HemoCell on Cartesius (SURFsara)

1 - Download the most recent tarball from the official HemoCell website’s download page (e.g. hemocell-2.0.tgz).

wget https://www.hemocell.eu/user_guide/_downloads/hemocell-2.0.tgz
tar xvzf hemocell-2.0.tgz
cd hemocell-2.0/
export HEMOCELLROOT=$PWD

2 - Download and patch Palabos

wget http://www.palabos.org/images/palabos_releases/palabos-v2.0r0.tgz
tar xvzf palabos-v2.0r0.tgz 
mv palabos-v2.0r0 palabos
cd patch && ./patchPLB.sh
cd ..

3 - Configure HemoCell build options:

Choose a toolchain between foss (GNU) and Intel.

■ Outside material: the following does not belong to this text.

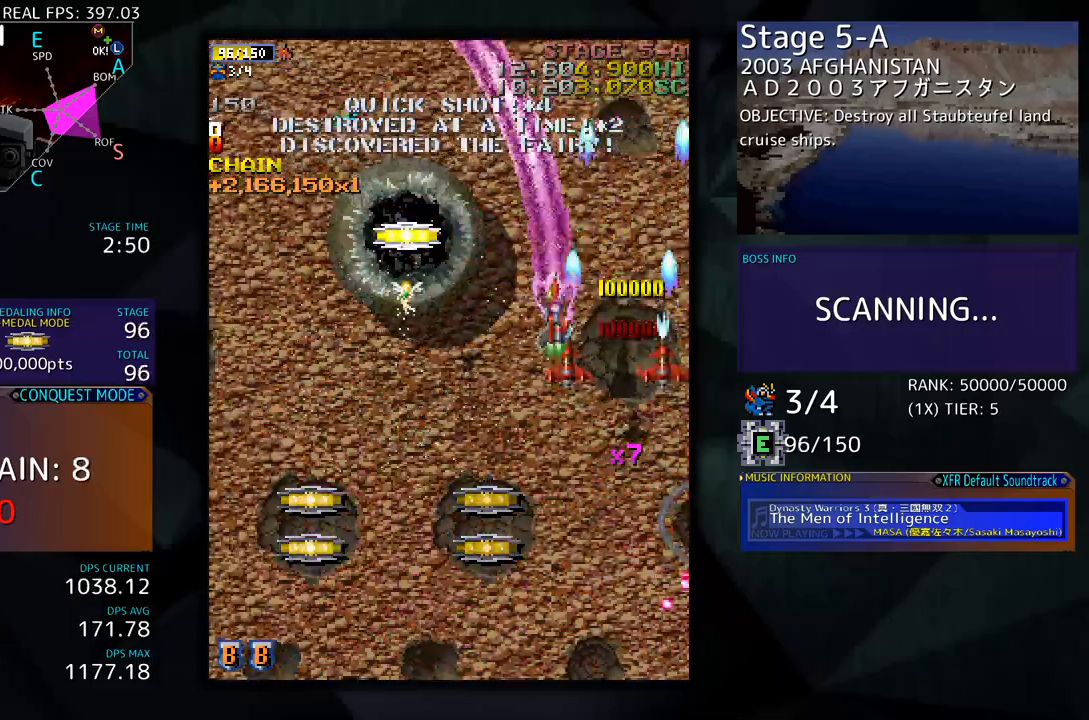
{"buttons": ["DPAD_LEFT"], "events": [[67, "DPAD_DOWN", "up"], [134, "DPAD_UP", "down"], [502, "DPAD_UP", "up"]]}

Here we use the ‘CMakeLists.txt’ file available on the github repository in branch cmakelists_architecture_specific_flags.

One can use predefined optimisation flags for given set of architectures (‘archer’, ‘cartesius’, ‘cartesius-haswell’, cartesius-broadwell’) using the ‘-DARCH’ flag.

The default behaviour when this flag is not used is to use ‘-march=native’ for the foss toolchain, and -xHost -axAVX,AVX2,CORE-AVX2,AVX512 for the Intel toolchain.

Remark: one can add additional flags using variables ‘CXXFLAGS’ or ‘CMAKE_CXX_FLAGS’.

# with foss toolchain
# load modules for the dependencies
module load 2019
module load foss/2018b
module load CMake/3.11.4-GCCcore-7.3.0
module load HDF5/1.10.2-foss-2018b
module load ParMETIS/4.0.3-foss-2018b
module load h5py/2.8.0-foss-2018b-Python-2.7.15
# configure
cd $HEMOCELLROOT/build/hemocell
cmake . -DCMAKE_BUILD_TYPE=Release -DENABLE_MPI=1 -DENABLE_PARMETIS=1 -DARCH="cartesius"
# with intel toolchain
# load modules for the dependencies
module load 2019
module load intel/2018b
module load CMake/3.11.4-GCCcore-7.3.0
module load HDF5/1.10.2-intel-2018b
module load ParMETIS/4.0.3-intel-2018b
module load h5py/2.8.0-intel-2018b-Python-2.7.15
# configure
cd $HEMOCELLROOT/build/hemocell
CC=icc CXX=icpc cmake . -DCMAKE_BUILD_TYPE=Release -DENABLE_MPI=1 -DENABLE_PARMETIS=1 -DARCH="cartesius"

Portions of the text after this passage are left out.